I have linked in with some vendors for their mapping diagrams, or better known in the industry as Cheatsheets, and outlined some of those which I think are most helpful.
I will caveat this article by saying, that it is impossible for even the most experienced data scientist to know which algorithm will perform the best and she/he will usually try a number. However, it is true that different machine learning algorithms are suited to different types of data and different problems, and this article should provide you with some guidance on which algorithms to try first, depending on some clear factors.

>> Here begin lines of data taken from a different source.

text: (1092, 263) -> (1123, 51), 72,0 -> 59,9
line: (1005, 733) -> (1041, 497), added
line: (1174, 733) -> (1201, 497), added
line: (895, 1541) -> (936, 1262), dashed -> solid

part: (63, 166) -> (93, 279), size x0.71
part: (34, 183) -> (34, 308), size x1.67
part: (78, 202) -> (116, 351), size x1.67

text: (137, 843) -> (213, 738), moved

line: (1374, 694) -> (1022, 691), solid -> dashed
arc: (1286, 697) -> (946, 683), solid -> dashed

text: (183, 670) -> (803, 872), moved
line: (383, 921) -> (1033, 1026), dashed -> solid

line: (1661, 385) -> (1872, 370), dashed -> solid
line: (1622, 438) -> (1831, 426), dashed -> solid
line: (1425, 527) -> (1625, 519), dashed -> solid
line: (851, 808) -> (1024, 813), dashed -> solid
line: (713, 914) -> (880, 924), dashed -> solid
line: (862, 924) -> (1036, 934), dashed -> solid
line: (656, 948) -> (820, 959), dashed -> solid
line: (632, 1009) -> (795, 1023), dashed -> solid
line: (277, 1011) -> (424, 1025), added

The first mapping is from the Azure Machine Learning Algorithm Cheat Sheet and it does a really great job of creating that bridge between a business case and the appropriate algorithm. Microsoft say this mapping "helps you chose the best machine learning algorithm for your predictive analytics solution. Your decision is driven by both the nature of your data and the goal you want to achieve with your data"
Azure Machine Learning has a large library of algorithms from the classification, recommender systems, clustering, anomaly detection, regression, and text analytics families. Each is designed to address a different type of machine learning problem.
Next up is a flowchart from Scikit-learn designed 'to give users a bit of a rough guide on how to approach problems with regard to which estimators to try on your data'
https://scikit-learn.org/stable/tutorial/machine_learning_map/index.html
I have included the link here because this is actually an interactive chart so you can click on any of the machine learning algorithms in the green boxes to read their documentation which is really convenient.
Last but not least, I found a really great ML algorithm cheatsheet from SAS. They give good guidance on how to use it: Read the path and algorithm labels on the chart as "If <path label> then use <algorithm>."
For example:
- If you want to perform dimension reduction then use principal component analysis.
- If you need a numeric prediction quickly, use decision trees or linear regression.
- If you need a hierarchical result, use hierarchical clustering.
And a key point by SAS which really summarises all of these guides..
"it is important to remember these paths are intended to be rule-of-thumb recommendations, so ...the recommendations are not exact."
Hoping this article gets you started tinkering with Machine Learning, or, acts as a refresher/reminder for the seasoned pros.